This continues to be shaped by the individual players in the team, connecting our coaching to our ever-deepening understanding of the players in our care - which is synthesising with the complexity we layer into practice and game experiences.
Greek philosopher Heraclitus said: "No person ever steps in the same river twice, for it’s not the same river and they are not the same person”.
If my team plays your team today, and then again three days later, even if we play on the same pitch, with the same players, in the same formations, in front of the same crowd, in the same climactic conditions – it still isn’t the same game. It will play out differently.
Experience continually influences the person we are and the ways we interact with the game and those within it.
Moments in each game also shape the immediate future; if we score early, the rest of the match is likely to play out differently than if we miss and the score stays 0-0 for longer.
"If we score early, the the match is likely to play out differently than if we miss..."
Learning, like humanity, is evolutionary. Our existence, and that which our parents gifted us, is continually adapting and being shaped within every interaction we are exposed to.

■ STORED DATA
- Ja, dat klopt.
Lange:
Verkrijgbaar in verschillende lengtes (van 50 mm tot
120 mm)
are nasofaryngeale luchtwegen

■ PROBLEMS TO WORK ON
A) Answer these about the coaching passage:
(i) Which Greek philosopher does the coaching passage quote?
(ii) If a team misses early, what score does the coaching passage say might stay for longer?
(iii) According to the coaching passage, what is learning, like humanity?
B) Quote the coaching passage word for word, starting at "If my team plays" and ending at "those within it.".
Nothing in the entries is needed here.

■ EXERCISE RESULTS
A)
(i) Heraclitus
(ii) 0-0
(iii) Evolutionary

B)
If my team plays your team today, and then again three days later, even if we play on the same pitch, with the same players, in the same formations, in front of the same crowd, in the same climactic conditions – it still isn’t the same game. It will play out differently.
Experience continually influences the person we are and the ways we interact with the game and those within it.